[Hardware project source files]

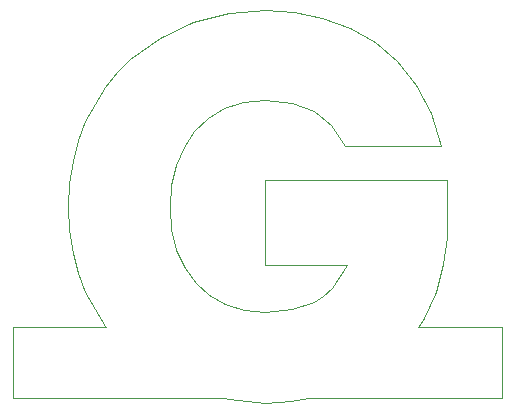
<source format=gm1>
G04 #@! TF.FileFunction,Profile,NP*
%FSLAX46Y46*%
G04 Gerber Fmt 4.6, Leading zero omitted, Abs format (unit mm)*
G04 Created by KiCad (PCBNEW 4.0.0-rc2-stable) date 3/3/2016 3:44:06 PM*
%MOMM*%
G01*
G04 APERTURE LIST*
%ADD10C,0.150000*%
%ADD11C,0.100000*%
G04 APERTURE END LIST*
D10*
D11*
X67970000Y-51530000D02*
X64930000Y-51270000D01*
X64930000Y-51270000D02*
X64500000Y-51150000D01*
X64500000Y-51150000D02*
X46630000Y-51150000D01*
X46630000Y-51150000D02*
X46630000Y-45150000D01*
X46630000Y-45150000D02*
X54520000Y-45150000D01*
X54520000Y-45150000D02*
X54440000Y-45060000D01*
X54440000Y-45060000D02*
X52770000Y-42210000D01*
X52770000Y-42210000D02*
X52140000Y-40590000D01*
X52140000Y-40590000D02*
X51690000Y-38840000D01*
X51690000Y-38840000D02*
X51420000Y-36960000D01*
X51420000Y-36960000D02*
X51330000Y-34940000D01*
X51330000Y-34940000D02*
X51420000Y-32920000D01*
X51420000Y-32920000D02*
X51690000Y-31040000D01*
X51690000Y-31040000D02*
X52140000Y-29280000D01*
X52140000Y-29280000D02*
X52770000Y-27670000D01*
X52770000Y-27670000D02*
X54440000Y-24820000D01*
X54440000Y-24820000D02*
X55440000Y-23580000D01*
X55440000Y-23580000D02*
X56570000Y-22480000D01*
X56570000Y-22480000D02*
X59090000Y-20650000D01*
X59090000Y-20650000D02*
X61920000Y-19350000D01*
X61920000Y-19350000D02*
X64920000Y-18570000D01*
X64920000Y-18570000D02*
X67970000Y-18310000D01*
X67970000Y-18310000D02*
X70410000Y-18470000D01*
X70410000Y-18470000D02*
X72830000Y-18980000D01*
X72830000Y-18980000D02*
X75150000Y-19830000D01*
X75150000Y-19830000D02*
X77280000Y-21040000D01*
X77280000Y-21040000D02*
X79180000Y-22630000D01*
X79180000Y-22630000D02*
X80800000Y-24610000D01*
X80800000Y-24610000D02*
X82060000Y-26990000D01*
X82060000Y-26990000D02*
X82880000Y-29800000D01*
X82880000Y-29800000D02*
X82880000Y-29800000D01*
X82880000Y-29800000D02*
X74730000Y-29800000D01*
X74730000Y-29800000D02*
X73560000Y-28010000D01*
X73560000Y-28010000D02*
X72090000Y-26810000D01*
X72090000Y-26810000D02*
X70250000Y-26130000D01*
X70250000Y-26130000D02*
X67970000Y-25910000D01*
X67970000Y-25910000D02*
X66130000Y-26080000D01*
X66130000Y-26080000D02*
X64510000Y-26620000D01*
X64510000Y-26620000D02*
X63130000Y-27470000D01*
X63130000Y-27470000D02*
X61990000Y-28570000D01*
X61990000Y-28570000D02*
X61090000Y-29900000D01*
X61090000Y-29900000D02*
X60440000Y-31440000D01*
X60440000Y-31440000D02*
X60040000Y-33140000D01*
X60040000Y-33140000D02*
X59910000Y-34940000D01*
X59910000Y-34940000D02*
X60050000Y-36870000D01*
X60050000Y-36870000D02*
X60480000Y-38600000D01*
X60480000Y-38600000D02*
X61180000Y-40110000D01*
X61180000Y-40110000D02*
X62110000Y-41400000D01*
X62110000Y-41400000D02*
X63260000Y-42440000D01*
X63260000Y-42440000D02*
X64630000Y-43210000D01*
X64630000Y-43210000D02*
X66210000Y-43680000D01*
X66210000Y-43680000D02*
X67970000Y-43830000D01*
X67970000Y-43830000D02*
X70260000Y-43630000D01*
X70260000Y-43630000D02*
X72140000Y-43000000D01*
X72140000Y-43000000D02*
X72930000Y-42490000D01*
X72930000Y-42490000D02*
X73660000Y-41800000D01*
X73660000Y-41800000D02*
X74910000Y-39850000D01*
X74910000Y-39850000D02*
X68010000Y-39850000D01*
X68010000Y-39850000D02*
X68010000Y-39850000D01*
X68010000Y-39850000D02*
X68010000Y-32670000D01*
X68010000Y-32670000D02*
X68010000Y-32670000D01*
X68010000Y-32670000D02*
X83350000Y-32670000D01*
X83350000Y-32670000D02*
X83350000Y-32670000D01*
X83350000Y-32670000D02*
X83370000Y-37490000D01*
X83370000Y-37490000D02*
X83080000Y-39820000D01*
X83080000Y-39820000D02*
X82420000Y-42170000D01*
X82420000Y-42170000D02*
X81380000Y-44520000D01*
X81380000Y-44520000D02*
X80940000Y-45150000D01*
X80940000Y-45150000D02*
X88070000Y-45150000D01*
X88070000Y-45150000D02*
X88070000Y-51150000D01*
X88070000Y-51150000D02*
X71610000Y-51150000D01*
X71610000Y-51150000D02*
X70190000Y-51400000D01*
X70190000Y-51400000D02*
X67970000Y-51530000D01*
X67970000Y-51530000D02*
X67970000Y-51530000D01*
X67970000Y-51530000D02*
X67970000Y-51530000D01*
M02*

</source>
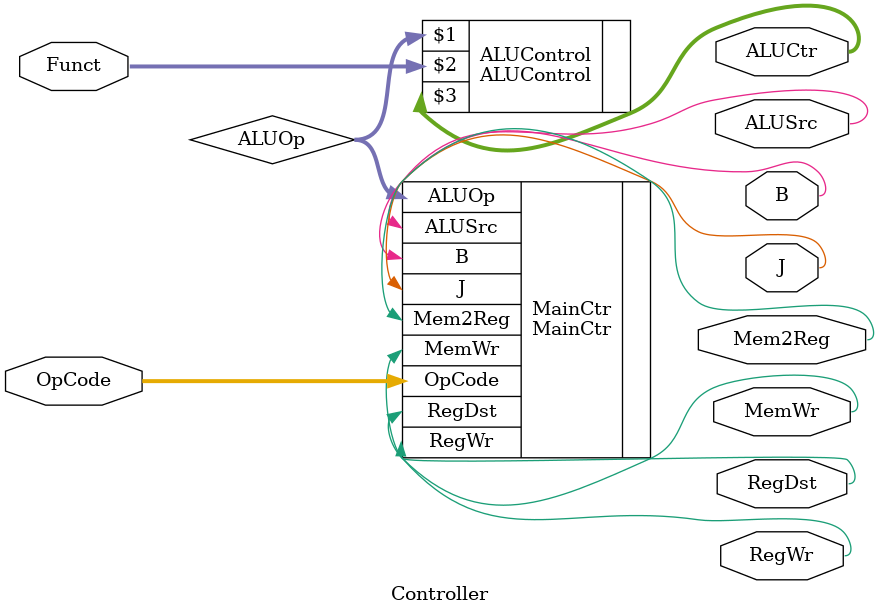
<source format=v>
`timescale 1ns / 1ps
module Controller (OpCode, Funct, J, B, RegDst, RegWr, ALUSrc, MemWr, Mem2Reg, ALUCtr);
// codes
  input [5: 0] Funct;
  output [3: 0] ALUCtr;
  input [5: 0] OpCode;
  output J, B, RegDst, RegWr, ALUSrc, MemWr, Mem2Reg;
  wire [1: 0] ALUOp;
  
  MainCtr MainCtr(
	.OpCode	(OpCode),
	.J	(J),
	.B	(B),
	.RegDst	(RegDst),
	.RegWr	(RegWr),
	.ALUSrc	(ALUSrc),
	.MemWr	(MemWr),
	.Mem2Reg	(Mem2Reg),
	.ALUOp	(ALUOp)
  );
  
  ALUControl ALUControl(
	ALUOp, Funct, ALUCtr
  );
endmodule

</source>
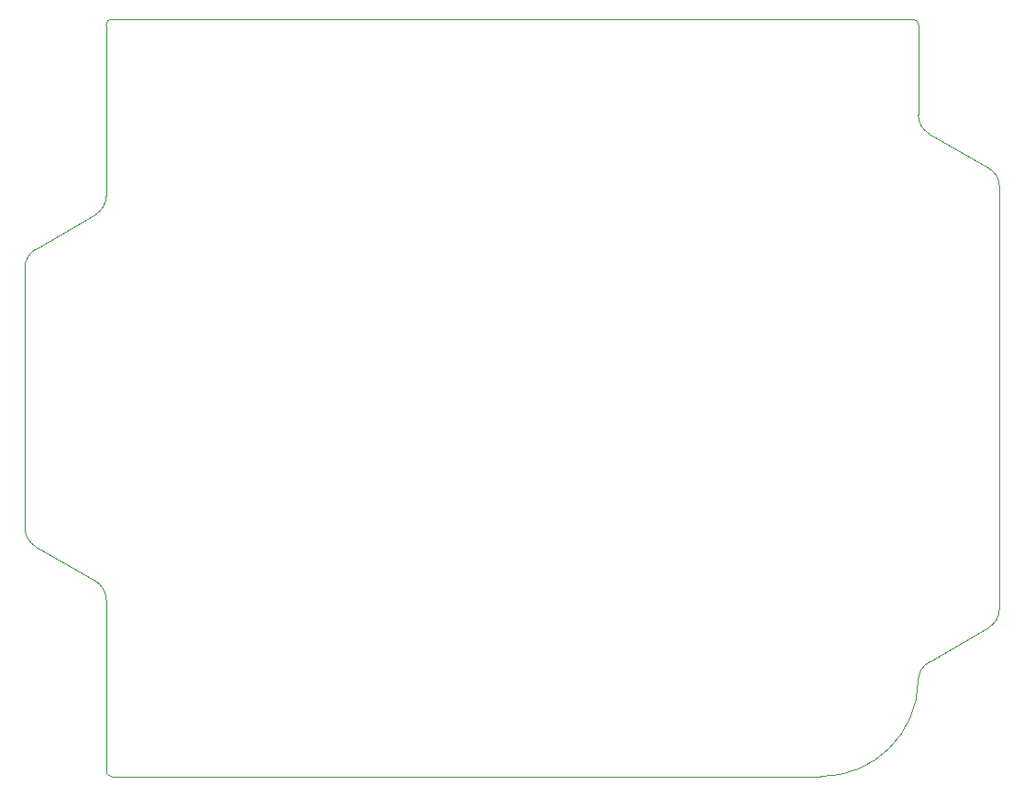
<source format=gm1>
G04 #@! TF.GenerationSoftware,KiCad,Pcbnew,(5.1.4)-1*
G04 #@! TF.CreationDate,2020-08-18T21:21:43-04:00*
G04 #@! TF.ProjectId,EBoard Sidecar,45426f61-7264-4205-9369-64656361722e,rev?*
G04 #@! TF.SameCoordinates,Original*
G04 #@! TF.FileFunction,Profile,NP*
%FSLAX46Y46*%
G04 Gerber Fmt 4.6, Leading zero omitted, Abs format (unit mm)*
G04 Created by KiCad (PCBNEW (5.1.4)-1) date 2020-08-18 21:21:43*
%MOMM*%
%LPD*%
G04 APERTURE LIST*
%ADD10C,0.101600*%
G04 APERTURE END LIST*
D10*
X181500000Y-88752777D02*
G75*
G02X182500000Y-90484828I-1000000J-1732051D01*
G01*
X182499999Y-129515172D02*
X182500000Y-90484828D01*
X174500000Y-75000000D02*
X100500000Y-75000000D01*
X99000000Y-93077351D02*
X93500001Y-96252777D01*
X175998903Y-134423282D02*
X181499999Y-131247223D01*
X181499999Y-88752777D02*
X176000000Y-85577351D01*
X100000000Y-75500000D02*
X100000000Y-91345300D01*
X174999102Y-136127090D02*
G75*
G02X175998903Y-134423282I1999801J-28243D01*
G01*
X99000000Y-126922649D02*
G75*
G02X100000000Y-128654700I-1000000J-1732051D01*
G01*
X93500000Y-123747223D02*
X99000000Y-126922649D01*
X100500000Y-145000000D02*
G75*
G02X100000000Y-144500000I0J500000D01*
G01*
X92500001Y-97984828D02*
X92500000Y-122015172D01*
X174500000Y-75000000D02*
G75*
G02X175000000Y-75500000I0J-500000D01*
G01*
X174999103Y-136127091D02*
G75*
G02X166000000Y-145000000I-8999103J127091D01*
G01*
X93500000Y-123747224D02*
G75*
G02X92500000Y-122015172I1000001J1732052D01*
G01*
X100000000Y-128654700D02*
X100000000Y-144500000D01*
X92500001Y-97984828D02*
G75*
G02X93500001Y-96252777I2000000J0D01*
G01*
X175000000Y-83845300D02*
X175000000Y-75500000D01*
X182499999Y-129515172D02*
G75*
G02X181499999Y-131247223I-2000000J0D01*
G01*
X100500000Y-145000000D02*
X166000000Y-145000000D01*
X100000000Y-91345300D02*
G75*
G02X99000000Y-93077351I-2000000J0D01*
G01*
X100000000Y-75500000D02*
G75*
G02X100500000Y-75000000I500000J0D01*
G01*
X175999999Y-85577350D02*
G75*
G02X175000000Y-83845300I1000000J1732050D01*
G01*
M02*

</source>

__Your goal__: Take the entries above and return only the lines from the one with "X56570000Y-22480000D01*" to the one with "X70250000Y-26130000D01*", both included, unchanged.

__Reply to the task__:
X56570000Y-22480000D01*
X56570000Y-22480000D02*
X59090000Y-20650000D01*
X59090000Y-20650000D02*
X61920000Y-19350000D01*
X61920000Y-19350000D02*
X64920000Y-18570000D01*
X64920000Y-18570000D02*
X67970000Y-18310000D01*
X67970000Y-18310000D02*
X70410000Y-18470000D01*
X70410000Y-18470000D02*
X72830000Y-18980000D01*
X72830000Y-18980000D02*
X75150000Y-19830000D01*
X75150000Y-19830000D02*
X77280000Y-21040000D01*
X77280000Y-21040000D02*
X79180000Y-22630000D01*
X79180000Y-22630000D02*
X80800000Y-24610000D01*
X80800000Y-24610000D02*
X82060000Y-26990000D01*
X82060000Y-26990000D02*
X82880000Y-29800000D01*
X82880000Y-29800000D02*
X82880000Y-29800000D01*
X82880000Y-29800000D02*
X74730000Y-29800000D01*
X74730000Y-29800000D02*
X73560000Y-28010000D01*
X73560000Y-28010000D02*
X72090000Y-26810000D01*
X72090000Y-26810000D02*
X70250000Y-26130000D01*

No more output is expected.